Issue synthesizing longer utterances

roedoejet / FastSpeech2

An implementation of Microsoft's "FastSpeech 2: Fast and High-Quality End-to-End Text to Speech"

MIT License

22 stars 7 forks source link

Issue synthesizing longer utterances #7

Closed roedoejet closed 1 year ago

roedoejet commented 1 year ago

Copied from email correspondence with @jzhu709:

I'm having problems with the output the model produces for long sentences. The model seems to be able to synthesise individual words mostly fine, but in sentences with even more than just four words it deteriorates significantly or the sound just cuts off sometimes. Do you know what could be the problem? Maybe some parameter I'm missing needs to be changed?

I recommend the following:

Trim silence in the recordings
When aligning with MFA, make sure that your language's writing system doesn't use any characters that [MFA interprets as punctuation](https://montreal-forced-aligner.readthedocs.io/en/latest/user_guide/configuration/global.html#:~:text=trained%20silence%20probabilities-,punctuation,-%E3%80%81%E3%80%82%E0%A5%A4%EF%BC%8C%40%3C%3E%E2%80%9D()%2C.%3A%3B%C2%BF%3F%C2%A1!%5C%26%25%23*~%E3%80%90%E3%80%91%EF%BC%8C%E2%80%A6%E2%80%A5%E3%80%8C%E3%80%8D%E3%80%8E%E3%80%8F%E3%80%9D%E3%80%9F%E2%80%B3%E2%9F%A8%E2%9F%A9%E2%99%AA%E3%83%BB%E2%80%B9%E2%80%BA%C2%AB%C2%BB%EF%BD%9E%E2%80%B2%24%2B%3D) - for example some languages might use ' as a glottal stop. In this case, you need to tell MFA to not process ' as punctuation
When aligning with MFA, pay attention to any warnings that exist and remove any utterances that are poorly aligned. I also recommend doing some sanity checks with the resulting TextGrids, by viewing them in Praat to make sure they look accurate.
Calculate the speaking rate on your data (characters/second or words/second) and remove extreme outliers

Please post here with any updates you have and whether any of the above suggestions help fix your issue with longer utterances.

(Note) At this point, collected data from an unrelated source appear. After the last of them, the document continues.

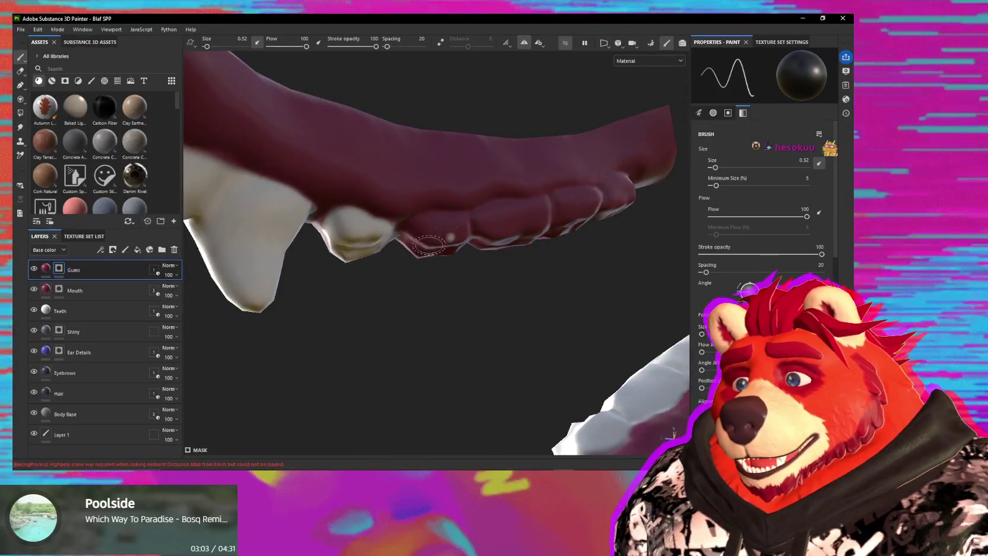
drag(443, 225, 484, 222)
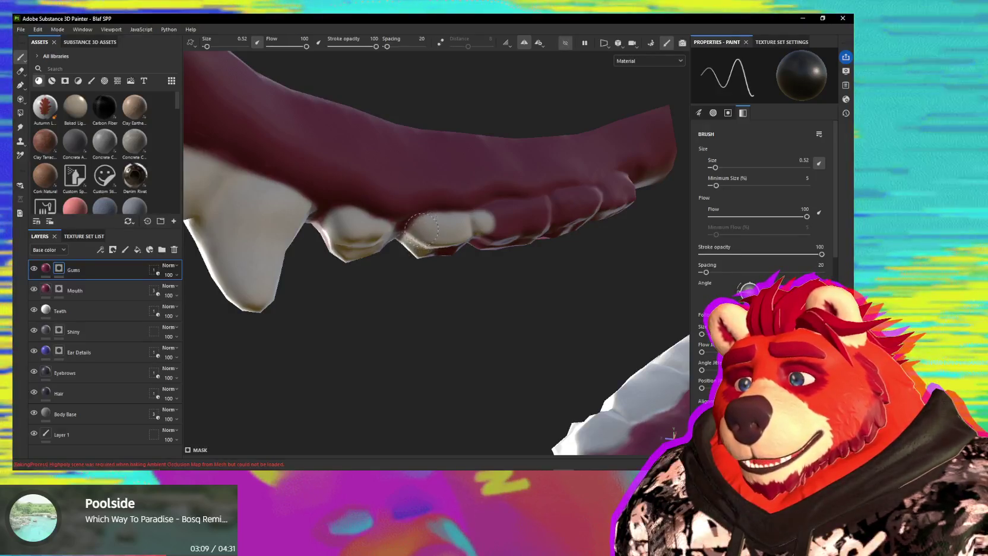
mouse_move(422, 230)
alt+mouse_down()
mouse_move(432, 245)
mouse_move(401, 265)
mouse_move(383, 248)
alt+mouse_up()
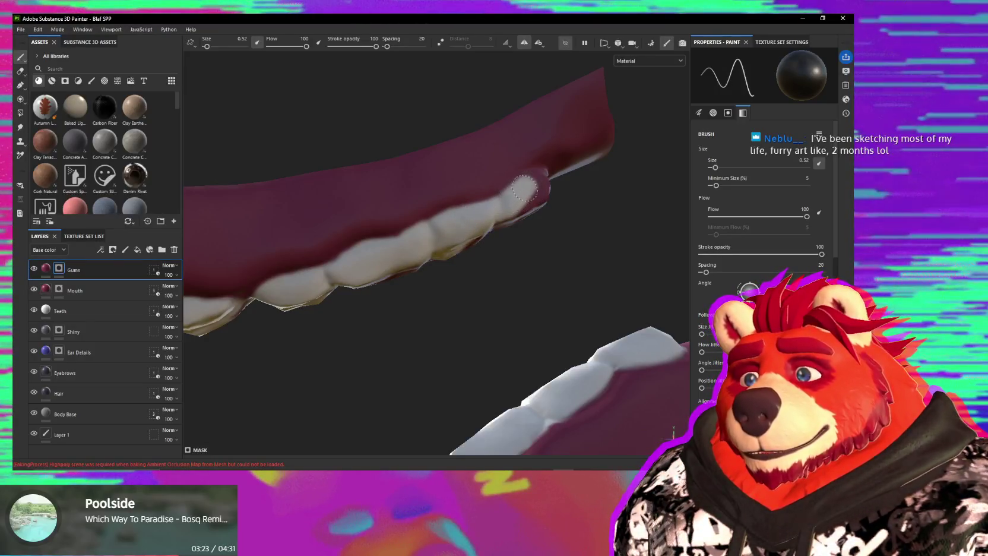
Paint white on the gum edge by the first upper tooth where gum colour bled.
mouse_move(526, 202)
alt+mouse_down()
mouse_move(469, 214)
mouse_move(507, 223)
mouse_move(516, 269)
mouse_move(428, 260)
mouse_move(479, 246)
mouse_move(426, 218)
mouse_move(469, 219)
mouse_move(423, 229)
alt+mouse_up()
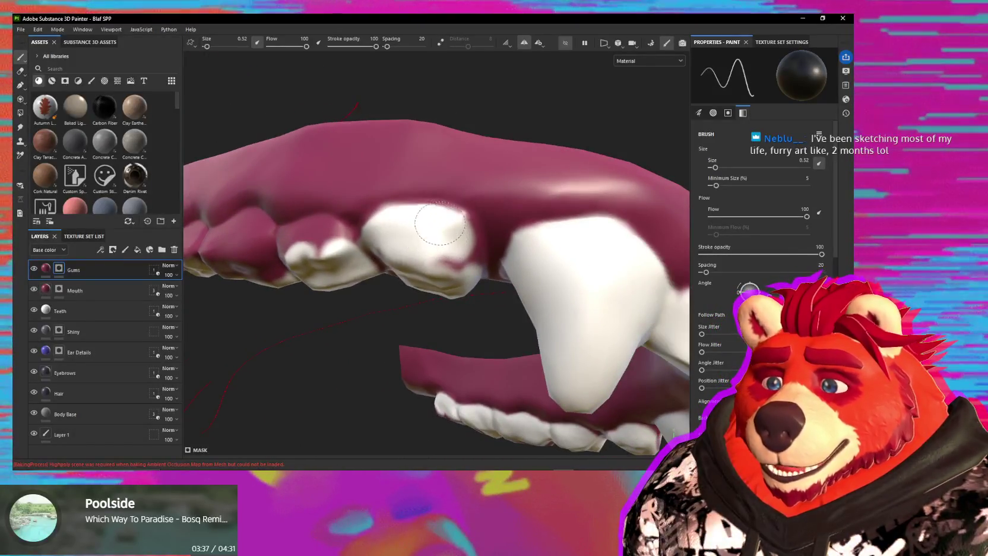
mouse_move(453, 259)
alt+mouse_down()
mouse_move(448, 232)
mouse_move(462, 232)
mouse_move(446, 249)
alt+mouse_up()
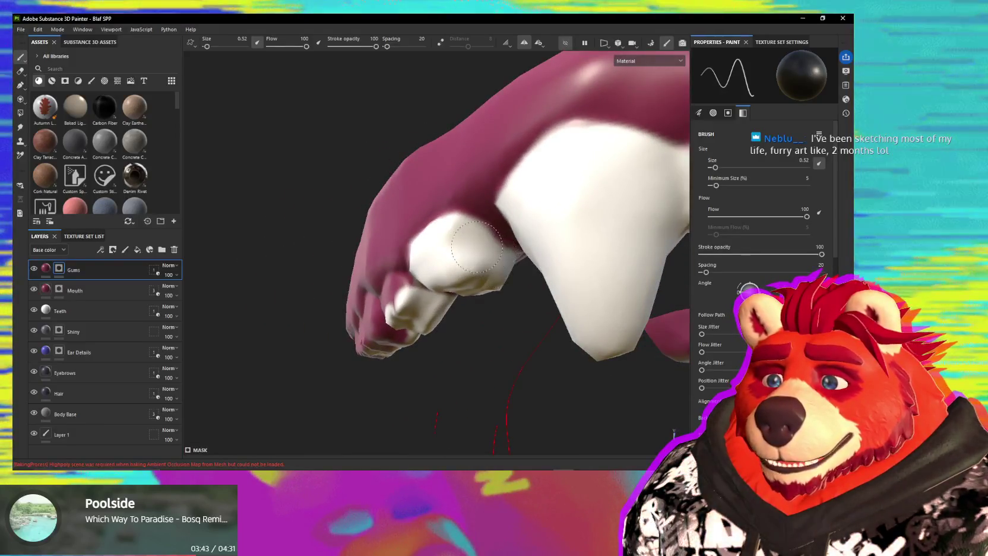
mouse_move(478, 246)
alt+mouse_down()
mouse_move(463, 235)
mouse_move(392, 272)
mouse_move(478, 228)
alt+mouse_up()
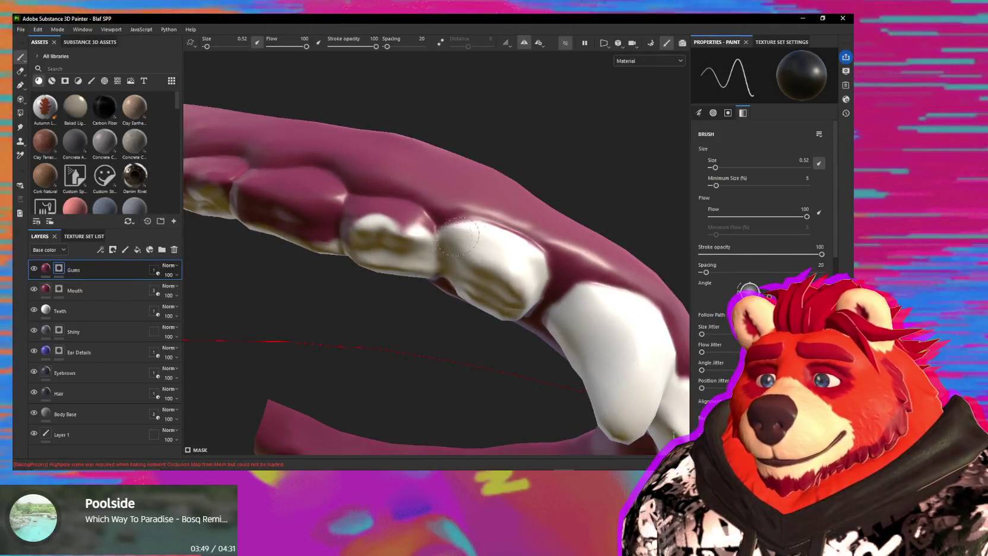
mouse_move(488, 237)
alt+mouse_down()
mouse_move(490, 284)
mouse_move(507, 236)
mouse_move(440, 222)
mouse_move(451, 238)
mouse_move(445, 264)
mouse_move(417, 268)
alt+mouse_up()
mouse_move(363, 239)
alt+mouse_down()
mouse_move(461, 262)
mouse_move(417, 255)
mouse_move(432, 247)
mouse_move(464, 278)
alt+mouse_up()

roedoejet commented 1 year ago

Also, I'm noticing that we don't explicitly mention that you have to potentially write your own raw-text preprocessor for your language in synthesize.py to replace the default preprocess function that exists there. When you synthesize, it should print out what the Raw Text Sequence and Phoneme Sequence are for the text you're synthesizing. If those don't look right, you might have to adjust that function as well which could be contributing to your issue.

jzhu709 commented 1 year ago

Also, I'm noticing that we don't explicitly mention that you have to potentially write your own raw-text preprocessor for your language in synthesize.py to replace the default preprocess function that exists there. When you synthesize, it should print out what the Raw Text Sequence and Phoneme Sequence are for the text you're synthesizing. If those don't look right, you might have to adjust that function as well which could be contributing to your issue.

The raw text and phoneme sequences seem to look right so that shouldn't be a problem.

Not sure if this is the right place to ask, but I just wanted to double check if I should be enabling transformer.spe_features to true in model.yaml and preprocessing.use_spe_features to true as well in preprocess.yaml. In our email conversation you recommended to set them to false, but I read your documentation as well as this reply https://github.com/roedoejet/FastSpeech2/issues/4#issuecomment-1326803315 which suggests that I should be setting them to true since I'm using your g2p library with IPA instead of Arpabet. Would I be correct to set them to true instead?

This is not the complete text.